From these insights, recommendations for medical training can be deduced. The integration of self-reflection in the curriculum could enhance young physicians’ intuitive skills and their ability to use emotional cues effectively in patient interactions. This integration currently is being addressed with Balint groups, mentoring groups, or supervision programs, as available in residency programs in Hesse. Here, the supportive role of the medical trainer regarding the management of uncertainties, with implications regarding professionalism and emotional support, is extremely important. Regular appointments to reflect on critical cases with the medical trainer offer an opportunity to deal with the interpersonal or psychosocial uncertainties described earlier.
Furthermore, development of communication skills such as active listening and empathy should be supported. During some workshops, by including role-play or innovative techniques such as virtual reality, complex doctor-patient interactions can be simulated. These workshops should be offered early, such as during basic medical training, to increase students’ awareness of the importance of these skills. At a more general level, through the strengthening of psychology and social science in the medical curriculum, young doctors can improve their understanding of the complex psychosocial and interpersonal influences on patient care. Here, a close collaboration with other professional groups such as social workers and psychologists could be supportive in realizing this goal.
For the interpretation of our findings, paying attention to potential limitations concerning the generalization of the participant population of the study is necessary. Regarding demographic characteristics, the sample reflected the population of residents in family medicine in Hesse. All the participants were German native speakers. Therefore, examining the influence of linguistic and cultural factors on the perception of uncertainty in this sample was not possible. Moreover, many of the participating residents had prior medical training in other disciplines. The identification with the role as a physician as a possible source of uncertainty could be underestimated in this sample. Additionally, the participants in this study may have been more open-minded and empathic than average family doctors. Lastly, we cannot exclude social desirability affecting their responses.

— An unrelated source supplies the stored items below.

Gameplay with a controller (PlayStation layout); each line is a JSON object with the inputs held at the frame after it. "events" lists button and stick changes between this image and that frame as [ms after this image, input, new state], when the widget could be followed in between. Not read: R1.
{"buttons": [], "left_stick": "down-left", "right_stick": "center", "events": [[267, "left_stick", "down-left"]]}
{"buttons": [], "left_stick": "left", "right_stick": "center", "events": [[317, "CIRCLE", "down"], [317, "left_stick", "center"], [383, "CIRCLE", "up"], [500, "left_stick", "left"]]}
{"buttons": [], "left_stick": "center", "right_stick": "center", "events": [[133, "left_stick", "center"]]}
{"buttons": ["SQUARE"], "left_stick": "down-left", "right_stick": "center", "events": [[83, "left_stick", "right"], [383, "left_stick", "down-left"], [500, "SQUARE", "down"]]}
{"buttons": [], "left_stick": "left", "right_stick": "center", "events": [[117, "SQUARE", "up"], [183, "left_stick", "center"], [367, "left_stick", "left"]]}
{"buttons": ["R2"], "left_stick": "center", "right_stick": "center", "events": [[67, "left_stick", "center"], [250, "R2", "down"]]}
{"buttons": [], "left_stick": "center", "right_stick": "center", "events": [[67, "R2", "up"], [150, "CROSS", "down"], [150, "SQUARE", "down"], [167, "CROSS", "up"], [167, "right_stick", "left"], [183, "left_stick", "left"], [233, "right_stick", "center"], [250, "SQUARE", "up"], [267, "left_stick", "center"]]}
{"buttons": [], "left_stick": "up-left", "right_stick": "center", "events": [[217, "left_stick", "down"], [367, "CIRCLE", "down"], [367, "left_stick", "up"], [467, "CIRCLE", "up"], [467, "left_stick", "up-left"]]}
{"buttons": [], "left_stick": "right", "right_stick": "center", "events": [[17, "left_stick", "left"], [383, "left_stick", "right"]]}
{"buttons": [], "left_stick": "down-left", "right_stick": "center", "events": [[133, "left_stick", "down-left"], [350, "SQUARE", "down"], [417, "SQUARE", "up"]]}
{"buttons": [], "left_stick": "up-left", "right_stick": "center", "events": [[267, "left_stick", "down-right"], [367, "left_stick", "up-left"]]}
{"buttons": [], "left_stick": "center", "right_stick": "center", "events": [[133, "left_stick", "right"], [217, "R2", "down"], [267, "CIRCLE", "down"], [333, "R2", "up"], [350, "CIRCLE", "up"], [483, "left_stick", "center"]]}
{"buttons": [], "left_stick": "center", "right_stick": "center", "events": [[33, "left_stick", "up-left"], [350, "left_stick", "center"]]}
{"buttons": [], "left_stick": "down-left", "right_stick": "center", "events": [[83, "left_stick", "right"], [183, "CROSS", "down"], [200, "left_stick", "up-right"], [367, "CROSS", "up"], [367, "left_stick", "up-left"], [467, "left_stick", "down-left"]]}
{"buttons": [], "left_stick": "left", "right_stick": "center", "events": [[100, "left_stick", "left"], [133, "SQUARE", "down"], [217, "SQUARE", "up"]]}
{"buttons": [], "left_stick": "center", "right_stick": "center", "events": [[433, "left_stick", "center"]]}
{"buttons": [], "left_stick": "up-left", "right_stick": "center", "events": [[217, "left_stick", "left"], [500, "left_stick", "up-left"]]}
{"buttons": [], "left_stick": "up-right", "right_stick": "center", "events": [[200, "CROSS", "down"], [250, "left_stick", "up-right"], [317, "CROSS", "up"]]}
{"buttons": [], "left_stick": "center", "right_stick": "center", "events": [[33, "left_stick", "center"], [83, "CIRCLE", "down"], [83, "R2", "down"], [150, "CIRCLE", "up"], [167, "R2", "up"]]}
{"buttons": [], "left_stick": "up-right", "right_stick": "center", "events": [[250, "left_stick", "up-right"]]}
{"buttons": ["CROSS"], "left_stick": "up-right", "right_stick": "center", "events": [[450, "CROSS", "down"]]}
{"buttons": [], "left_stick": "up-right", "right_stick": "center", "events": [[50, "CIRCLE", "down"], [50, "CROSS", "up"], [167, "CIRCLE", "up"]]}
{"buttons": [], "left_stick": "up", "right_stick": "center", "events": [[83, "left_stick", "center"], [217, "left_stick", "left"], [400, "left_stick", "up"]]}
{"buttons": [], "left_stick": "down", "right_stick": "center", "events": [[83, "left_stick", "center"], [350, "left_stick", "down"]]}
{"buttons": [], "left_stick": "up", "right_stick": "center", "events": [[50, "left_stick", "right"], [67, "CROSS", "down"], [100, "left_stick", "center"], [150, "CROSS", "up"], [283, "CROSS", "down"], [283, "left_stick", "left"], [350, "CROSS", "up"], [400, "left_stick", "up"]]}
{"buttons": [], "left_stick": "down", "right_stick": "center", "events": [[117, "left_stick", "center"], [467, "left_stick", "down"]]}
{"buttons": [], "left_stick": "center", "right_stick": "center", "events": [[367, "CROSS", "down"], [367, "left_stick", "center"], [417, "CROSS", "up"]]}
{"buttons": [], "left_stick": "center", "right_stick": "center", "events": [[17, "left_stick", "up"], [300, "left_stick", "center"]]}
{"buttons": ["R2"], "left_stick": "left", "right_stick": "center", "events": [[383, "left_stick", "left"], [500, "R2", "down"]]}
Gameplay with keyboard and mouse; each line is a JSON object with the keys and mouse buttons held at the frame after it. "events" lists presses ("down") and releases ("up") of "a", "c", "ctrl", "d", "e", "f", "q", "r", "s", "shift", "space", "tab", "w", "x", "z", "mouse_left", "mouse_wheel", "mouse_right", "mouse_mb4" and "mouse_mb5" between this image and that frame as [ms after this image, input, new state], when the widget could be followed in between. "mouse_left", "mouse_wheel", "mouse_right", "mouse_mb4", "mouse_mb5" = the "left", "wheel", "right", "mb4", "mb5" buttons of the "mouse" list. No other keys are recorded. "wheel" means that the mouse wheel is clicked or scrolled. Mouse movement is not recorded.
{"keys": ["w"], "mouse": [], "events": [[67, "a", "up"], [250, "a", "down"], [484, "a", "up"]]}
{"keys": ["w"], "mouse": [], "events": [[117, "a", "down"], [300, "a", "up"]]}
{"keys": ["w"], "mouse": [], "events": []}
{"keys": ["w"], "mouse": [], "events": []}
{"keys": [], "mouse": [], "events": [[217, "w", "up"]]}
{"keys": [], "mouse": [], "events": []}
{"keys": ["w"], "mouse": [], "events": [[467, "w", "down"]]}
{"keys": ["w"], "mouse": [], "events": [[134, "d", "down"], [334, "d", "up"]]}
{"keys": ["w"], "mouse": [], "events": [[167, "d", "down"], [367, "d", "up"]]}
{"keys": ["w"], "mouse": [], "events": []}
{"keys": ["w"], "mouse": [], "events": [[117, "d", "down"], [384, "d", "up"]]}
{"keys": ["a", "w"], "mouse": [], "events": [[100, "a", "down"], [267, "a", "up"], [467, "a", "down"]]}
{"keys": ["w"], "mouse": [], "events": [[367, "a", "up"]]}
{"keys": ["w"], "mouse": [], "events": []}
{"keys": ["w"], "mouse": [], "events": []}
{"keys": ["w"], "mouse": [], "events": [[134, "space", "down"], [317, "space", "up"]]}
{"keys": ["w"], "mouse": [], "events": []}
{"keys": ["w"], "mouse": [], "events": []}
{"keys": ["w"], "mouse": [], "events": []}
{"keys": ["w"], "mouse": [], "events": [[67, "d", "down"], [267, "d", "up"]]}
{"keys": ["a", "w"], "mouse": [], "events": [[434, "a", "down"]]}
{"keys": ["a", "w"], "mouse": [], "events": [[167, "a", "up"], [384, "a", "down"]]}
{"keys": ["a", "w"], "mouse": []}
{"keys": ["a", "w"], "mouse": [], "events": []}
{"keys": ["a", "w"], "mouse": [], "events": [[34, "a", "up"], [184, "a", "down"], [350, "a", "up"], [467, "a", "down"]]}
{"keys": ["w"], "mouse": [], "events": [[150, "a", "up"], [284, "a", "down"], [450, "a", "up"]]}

Generally, the results of our study provide unique insights into young family doctors’ perception of uncertainty during their daily work in the doctor’s office. Clearly, uncertainty is not necessarily understood as something adverse by the doctors. Rather, the doctors have seen uncertainty as a possibility for reflecting on one’s own behavior and decisions. The participants in this study demand stronger emphasis on uncertainties and appropriate coping strategies in residency programs and basic medical training. Future research should focus on long-term effects of coping strategies and the creation of learning opportunities regarding this topic.